→ Written task:
Filter the records and return each line that contains the string "manière", treating uppercase and lowercase as distinct.

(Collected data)
--- --- ---

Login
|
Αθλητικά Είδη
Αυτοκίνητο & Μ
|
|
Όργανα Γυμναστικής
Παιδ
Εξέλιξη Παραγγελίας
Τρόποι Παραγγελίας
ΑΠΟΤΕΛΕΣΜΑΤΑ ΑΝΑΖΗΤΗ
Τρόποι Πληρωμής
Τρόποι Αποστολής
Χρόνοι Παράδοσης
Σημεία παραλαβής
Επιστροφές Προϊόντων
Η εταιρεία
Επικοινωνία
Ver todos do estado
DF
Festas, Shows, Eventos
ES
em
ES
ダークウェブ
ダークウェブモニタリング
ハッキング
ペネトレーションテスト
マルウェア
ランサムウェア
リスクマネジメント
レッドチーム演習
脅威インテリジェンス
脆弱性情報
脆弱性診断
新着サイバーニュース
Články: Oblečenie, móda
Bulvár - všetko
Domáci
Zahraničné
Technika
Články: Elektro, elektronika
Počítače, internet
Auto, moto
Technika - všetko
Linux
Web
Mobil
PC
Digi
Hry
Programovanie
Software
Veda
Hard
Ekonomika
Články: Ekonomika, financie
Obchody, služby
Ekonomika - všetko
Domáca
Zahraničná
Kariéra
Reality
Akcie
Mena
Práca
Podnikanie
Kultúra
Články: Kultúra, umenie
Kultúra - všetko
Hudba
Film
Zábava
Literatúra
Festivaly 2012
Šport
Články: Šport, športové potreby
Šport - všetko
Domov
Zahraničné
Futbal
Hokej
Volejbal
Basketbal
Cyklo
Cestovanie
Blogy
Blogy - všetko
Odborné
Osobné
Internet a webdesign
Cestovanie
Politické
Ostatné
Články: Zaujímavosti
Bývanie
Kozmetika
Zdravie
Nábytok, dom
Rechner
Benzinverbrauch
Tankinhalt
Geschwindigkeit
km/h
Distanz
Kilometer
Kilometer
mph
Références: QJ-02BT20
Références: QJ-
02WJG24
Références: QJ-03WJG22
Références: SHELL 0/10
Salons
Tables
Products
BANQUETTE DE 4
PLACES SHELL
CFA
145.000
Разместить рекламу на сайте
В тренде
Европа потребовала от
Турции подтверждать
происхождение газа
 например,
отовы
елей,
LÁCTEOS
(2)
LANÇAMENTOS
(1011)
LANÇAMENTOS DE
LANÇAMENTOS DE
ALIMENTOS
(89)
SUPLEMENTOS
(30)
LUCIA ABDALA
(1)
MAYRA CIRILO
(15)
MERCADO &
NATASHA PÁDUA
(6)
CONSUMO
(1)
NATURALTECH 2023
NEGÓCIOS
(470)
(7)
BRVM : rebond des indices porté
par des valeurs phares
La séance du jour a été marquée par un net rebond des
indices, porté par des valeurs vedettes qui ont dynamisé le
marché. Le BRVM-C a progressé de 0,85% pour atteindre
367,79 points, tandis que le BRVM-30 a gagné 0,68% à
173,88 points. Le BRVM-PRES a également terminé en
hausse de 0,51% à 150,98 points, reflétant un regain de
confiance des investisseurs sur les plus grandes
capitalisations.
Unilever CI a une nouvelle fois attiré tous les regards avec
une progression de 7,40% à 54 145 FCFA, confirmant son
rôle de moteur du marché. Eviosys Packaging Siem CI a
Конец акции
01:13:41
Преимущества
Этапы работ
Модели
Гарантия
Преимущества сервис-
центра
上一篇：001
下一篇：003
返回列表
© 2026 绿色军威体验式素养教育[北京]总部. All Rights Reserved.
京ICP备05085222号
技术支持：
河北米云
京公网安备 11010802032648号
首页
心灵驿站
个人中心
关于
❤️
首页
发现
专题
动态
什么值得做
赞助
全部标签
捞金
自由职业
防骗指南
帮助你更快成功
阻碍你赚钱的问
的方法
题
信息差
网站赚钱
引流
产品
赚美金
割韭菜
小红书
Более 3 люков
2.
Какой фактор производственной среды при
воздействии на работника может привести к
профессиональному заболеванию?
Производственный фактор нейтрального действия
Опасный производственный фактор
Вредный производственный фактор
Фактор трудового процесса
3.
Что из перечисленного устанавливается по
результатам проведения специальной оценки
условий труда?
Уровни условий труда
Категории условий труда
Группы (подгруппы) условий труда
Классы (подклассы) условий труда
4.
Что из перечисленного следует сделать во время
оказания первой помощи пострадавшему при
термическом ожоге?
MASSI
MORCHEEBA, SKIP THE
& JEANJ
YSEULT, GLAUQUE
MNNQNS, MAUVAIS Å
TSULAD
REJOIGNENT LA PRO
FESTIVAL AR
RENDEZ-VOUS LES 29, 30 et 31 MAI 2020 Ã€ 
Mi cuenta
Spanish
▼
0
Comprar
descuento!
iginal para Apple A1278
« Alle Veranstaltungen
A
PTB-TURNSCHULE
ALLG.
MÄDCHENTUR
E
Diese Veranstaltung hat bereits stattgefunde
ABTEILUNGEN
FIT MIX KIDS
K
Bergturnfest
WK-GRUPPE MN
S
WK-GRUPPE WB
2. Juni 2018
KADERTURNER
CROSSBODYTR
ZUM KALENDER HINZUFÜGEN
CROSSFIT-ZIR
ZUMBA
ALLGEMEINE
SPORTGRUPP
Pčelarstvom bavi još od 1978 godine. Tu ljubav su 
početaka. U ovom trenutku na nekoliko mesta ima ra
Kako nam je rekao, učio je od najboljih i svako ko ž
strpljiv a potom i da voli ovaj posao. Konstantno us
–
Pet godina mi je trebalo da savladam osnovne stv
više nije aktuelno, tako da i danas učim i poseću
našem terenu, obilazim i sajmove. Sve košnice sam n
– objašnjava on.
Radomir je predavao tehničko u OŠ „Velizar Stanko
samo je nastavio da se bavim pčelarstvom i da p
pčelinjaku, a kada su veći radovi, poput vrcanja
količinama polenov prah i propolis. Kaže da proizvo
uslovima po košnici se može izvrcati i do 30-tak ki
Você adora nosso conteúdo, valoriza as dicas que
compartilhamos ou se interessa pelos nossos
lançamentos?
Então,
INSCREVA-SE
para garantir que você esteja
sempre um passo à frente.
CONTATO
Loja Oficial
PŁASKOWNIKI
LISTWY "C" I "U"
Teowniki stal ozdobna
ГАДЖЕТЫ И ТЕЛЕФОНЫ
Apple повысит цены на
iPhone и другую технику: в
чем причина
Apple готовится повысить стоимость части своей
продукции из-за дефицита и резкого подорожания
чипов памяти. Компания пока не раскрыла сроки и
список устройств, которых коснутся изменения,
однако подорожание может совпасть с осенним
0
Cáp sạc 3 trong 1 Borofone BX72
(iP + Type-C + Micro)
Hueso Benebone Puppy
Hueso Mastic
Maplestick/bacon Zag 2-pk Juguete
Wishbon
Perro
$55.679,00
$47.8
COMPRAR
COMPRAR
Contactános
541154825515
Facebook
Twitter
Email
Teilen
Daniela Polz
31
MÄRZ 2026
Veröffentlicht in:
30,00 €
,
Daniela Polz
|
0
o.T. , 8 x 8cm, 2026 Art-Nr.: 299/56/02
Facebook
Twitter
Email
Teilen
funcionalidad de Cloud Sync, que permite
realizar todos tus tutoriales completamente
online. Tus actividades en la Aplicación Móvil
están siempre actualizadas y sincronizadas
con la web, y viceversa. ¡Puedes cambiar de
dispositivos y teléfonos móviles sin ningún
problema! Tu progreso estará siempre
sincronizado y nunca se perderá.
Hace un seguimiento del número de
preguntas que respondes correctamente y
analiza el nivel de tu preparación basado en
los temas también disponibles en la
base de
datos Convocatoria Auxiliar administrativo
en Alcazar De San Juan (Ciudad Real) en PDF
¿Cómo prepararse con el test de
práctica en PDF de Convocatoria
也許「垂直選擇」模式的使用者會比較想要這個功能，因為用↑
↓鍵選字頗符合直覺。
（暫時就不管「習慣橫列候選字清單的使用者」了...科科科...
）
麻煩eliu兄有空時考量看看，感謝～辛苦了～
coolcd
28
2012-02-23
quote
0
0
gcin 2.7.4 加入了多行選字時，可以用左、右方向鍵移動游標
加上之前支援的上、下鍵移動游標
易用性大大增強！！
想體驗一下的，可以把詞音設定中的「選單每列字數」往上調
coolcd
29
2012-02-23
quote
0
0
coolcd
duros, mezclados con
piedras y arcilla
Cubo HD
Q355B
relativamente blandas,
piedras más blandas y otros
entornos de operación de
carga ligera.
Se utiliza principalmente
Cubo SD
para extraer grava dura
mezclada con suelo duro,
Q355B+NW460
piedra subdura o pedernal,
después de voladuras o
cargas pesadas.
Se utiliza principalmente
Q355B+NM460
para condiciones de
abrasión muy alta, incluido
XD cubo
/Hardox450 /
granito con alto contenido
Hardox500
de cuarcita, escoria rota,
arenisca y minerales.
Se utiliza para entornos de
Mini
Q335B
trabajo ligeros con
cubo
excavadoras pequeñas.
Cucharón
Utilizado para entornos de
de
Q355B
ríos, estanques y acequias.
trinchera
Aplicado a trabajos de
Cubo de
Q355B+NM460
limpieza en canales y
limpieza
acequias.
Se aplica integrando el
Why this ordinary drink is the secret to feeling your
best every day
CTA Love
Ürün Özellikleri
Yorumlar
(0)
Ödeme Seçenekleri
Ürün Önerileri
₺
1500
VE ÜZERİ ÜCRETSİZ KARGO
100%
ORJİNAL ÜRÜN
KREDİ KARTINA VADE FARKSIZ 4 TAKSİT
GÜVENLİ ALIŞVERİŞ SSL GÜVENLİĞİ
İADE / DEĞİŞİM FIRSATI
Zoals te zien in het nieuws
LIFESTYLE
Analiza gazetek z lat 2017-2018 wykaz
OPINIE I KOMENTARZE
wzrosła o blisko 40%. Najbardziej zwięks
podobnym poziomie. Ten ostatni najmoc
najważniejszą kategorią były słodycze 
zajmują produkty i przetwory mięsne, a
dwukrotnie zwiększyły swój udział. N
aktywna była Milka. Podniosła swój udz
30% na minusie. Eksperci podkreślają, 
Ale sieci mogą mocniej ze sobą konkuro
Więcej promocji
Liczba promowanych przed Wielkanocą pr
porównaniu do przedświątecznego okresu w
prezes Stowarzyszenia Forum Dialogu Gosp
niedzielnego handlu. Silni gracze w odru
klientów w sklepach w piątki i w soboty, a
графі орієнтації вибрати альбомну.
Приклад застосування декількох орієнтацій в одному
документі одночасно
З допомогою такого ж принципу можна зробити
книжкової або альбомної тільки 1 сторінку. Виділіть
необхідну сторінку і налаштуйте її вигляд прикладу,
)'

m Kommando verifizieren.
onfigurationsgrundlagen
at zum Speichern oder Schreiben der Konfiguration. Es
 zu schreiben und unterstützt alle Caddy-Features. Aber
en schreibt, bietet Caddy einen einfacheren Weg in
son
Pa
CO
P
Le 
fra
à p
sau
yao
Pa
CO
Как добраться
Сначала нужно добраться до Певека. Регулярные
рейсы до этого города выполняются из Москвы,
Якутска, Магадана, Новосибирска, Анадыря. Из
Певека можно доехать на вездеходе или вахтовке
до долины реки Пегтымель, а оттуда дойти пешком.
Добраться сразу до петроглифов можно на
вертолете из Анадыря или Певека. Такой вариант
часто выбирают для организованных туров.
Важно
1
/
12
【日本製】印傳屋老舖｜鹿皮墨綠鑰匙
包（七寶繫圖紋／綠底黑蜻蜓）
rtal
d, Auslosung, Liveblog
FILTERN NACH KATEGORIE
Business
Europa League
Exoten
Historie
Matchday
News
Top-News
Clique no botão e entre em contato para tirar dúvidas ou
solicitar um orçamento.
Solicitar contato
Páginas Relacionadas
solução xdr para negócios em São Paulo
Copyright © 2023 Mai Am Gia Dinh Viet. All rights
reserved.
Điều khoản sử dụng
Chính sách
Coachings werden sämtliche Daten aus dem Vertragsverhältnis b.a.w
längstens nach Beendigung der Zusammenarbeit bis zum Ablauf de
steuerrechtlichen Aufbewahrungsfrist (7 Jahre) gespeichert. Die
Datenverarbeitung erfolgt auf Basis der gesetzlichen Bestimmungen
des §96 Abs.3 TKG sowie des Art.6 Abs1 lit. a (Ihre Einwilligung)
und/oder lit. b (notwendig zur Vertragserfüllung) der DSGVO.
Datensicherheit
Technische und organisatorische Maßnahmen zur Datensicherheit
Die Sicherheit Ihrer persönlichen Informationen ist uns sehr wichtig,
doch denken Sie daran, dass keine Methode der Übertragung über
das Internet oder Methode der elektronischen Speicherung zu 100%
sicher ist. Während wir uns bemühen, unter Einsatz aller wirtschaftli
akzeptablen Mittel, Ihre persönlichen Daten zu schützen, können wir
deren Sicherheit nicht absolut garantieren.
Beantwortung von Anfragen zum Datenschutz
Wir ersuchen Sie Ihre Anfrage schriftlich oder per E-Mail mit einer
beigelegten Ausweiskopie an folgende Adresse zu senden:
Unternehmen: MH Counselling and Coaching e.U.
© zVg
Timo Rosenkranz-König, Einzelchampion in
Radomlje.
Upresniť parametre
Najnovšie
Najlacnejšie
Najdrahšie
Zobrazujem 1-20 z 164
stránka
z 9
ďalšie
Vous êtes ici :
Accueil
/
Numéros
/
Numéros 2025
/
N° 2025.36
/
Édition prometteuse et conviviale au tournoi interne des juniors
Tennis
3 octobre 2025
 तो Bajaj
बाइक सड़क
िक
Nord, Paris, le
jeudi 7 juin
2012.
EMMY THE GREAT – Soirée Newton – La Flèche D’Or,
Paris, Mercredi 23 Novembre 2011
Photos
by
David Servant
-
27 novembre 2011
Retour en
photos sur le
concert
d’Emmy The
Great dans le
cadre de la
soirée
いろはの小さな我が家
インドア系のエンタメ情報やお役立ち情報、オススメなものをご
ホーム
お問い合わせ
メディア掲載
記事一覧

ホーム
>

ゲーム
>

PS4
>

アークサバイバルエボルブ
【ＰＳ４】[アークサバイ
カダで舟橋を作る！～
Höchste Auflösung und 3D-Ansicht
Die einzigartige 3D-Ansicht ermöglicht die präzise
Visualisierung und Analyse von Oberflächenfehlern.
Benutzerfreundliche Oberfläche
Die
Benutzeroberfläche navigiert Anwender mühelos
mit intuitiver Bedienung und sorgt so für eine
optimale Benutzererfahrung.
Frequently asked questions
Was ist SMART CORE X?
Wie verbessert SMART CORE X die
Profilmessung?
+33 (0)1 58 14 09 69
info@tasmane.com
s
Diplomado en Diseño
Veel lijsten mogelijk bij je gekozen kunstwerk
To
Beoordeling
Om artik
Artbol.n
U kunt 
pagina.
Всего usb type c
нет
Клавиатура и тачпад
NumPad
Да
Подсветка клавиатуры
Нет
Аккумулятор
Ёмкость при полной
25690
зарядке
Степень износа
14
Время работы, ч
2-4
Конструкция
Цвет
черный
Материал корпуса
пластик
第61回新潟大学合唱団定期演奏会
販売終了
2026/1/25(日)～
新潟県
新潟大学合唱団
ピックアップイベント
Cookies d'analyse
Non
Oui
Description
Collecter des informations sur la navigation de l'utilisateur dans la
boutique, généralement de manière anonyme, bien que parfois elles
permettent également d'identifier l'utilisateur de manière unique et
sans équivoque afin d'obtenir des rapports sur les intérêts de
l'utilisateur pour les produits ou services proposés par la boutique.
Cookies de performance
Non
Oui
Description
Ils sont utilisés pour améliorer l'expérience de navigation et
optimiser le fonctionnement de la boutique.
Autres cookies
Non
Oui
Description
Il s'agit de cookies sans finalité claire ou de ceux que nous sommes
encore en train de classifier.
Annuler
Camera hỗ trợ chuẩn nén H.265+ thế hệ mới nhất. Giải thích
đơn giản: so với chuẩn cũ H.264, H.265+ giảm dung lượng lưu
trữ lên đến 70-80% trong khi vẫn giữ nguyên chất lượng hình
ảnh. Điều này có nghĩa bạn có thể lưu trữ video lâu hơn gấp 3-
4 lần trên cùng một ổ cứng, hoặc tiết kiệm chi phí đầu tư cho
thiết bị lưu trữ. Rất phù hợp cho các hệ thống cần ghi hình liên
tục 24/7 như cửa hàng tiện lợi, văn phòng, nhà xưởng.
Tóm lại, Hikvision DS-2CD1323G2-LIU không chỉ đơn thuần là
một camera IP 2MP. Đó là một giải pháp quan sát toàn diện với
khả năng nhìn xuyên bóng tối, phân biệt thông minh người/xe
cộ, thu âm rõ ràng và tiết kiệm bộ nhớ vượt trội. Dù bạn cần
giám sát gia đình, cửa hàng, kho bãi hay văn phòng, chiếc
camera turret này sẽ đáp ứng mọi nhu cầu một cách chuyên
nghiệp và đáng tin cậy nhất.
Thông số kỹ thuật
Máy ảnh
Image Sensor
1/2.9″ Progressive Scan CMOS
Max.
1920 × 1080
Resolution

--- --- ---

→ Completed task:
boutique, généralement de manière anonyme, bien que parfois elles
permettent également d'identifier l'utilisateur de manière unique et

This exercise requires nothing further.